Accertamento per evasione » Legittimo anche se fatto ai privati senza partita Iva

Accertamento per evasione: non solo aziende e professionisti. L'indagine bancaria autorizzata sul manager vale contro di lui anche come contribuente in proprio.

Questo importante concetto è stato stabilito dalla Corte di Cassazione la quale, con la pronuncia 22514/13, ha sancito che: È legittima l'autorizzazione alla Guardia di finanza di acquisire i dati dei conti bancari dell'imprenditore (come persona fisica) che ricopre anche il ruolo di amministratore della società di capitali: per questo, l'avviso di accertamento è valido perché non sussiste nessuna lesione di diritti costituzionalmente garantiti.

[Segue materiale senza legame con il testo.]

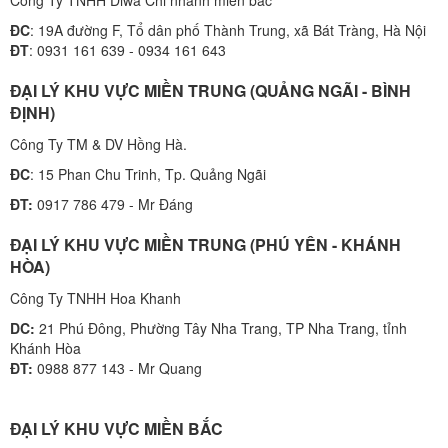
ĐC
: 19A đường F, Tổ dân phố Thành Trung, xã Bát Tràng, Hà Nội
ĐT
: 0931 161 639 - 0934 161 643
ĐẠI LÝ KHU VỰC MIỀN TRUNG (QUẢNG NGÃI - BÌNH
ĐỊNH)
Công Ty TM & DV Hồng Hà.
ĐC
: 15 Phan Chu Trinh, Tp. Quảng Ngãi
ĐT:
0917 786 479 - Mr Đáng
ĐẠI LÝ KHU VỰC MIỀN TRUNG (PHÚ YÊN - KHÁNH
HÒA)
Công Ty TNHH Hoa Khanh
DC:
21 Phú Đông, Phường Tây Nha Trang, TP Nha Trang, tỉnh
Khánh Hòa
ĐT:
0988 877 143 - Mr Quang
ĐẠI LÝ KHU VỰC MIỀN BẮC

A parere dei Giudici della Suprema Corte, inoltre, l'avviso di accertamento è valido perché non sussiste nessuna lesione di diritti costituzionalmente garantiti.

La conseguenza pratica è che la Guarda di Finanza potrà, d'ora in poi, chiedere spiegazioni ad ogni cittadino italiano in merito a tutte le operazioni eseguite sul conto corrente, come prelievi e versamenti.

Chiarimenti che dovranno essere dati, se non si vorrà ricevere un avviso di accertamento.